G.SARAY öyle bir çetin cevize rastladı ki, kırmak için adeta balyoz gerekiyordu. Gençlerbirliği baskıya karşı baskı, hücuma karşı hücum anlayışındaydı. Galatasaray bu çetin ceviz karşısında bir türlü tezgahı kuramadı.
İliç ve Carrusca’nın vuruşları hedefe varsaydı belki skorda bir değişiklik yapabilirdi. Ama Gençlerbirliği’ni açmak çok zordu. Çünkü takımın tümü savaşmaya alışık ve pes etmeyen bir ekipti.
İkinci bölümde Hasan Şaş girince biraz tempo arttı. Artınca da Gençlerbirliği tedirginleşti. Mesut Bakkal defans oyuncusunu oyuna sokmaya başlayınca ceviz yavaş yavaş çatlamaya başladı. Gerets son şans olarakta oyuna Hakan Şükür’ü ilave etti. Hakan daha bölgesine girer girmez, ısınmadan balyozu yapıştırıp cevizi kırdı. Yoksa Galatasaray’ın gol atacağı yoktu. Çünkü karşısındaki rakip hem kapanmasını hem de hücuma çıkmasını biliyordu. İki takımın da kazanma duygusu maçı güzelleştirmişti.
Gerest haklı
Mondragon, PSV maçından sonra kendine gelmiş. Gençlerbirliği’nin 1-2 gol olacak pozisyonunu yerinde müdahelelerle önledi. Ayhan ilk bölümde çalışkanlığı ve attığı paslarla futboluna futbol kattı. İnamoto da Gençlerbirliği’nin azgın dalgalarında mücadele etti.
Song ve Tomas hızlı Gençlerbirliği hücum adamlarına fazla yol vermedi. Gençlerbirliği gol yemesine rağmen sonuna kadar oyunu bırakmadı. Galatasaray şayet oyunu kenarlara yayıp Gençler defansını açsaydı, bu kadar yorulmazdı.

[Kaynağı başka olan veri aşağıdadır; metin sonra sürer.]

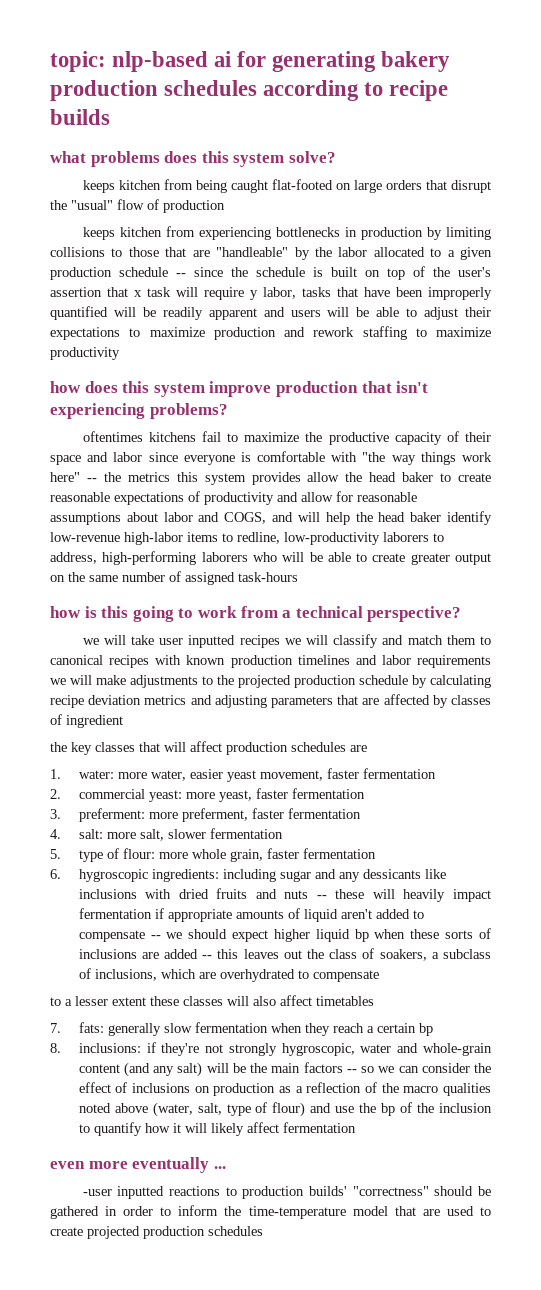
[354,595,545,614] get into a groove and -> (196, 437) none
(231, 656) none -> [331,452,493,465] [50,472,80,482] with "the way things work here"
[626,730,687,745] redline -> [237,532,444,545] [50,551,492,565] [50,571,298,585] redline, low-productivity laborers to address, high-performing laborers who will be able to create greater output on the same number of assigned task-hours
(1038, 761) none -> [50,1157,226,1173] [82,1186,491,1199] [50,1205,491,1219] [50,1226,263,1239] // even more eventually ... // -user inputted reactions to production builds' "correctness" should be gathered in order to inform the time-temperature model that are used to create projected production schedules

Gerets her hafta daha iyi olmak için elindeki malzemeyi kullanmak istiyor. Bunda da haklı. Bir maç önce iyi oynayan futbolcuya ışık tutuyor, ona sahnede yer alması için formayı teslim ediyor. Onlarla yaşayan kişi Gerets, burada haklı. Örneğin Carrusca’da ışık var. Şayet kendine gelen iki pozisyondan bir tanesini gole çevirseydi belki de Carrusca konuşulurdu.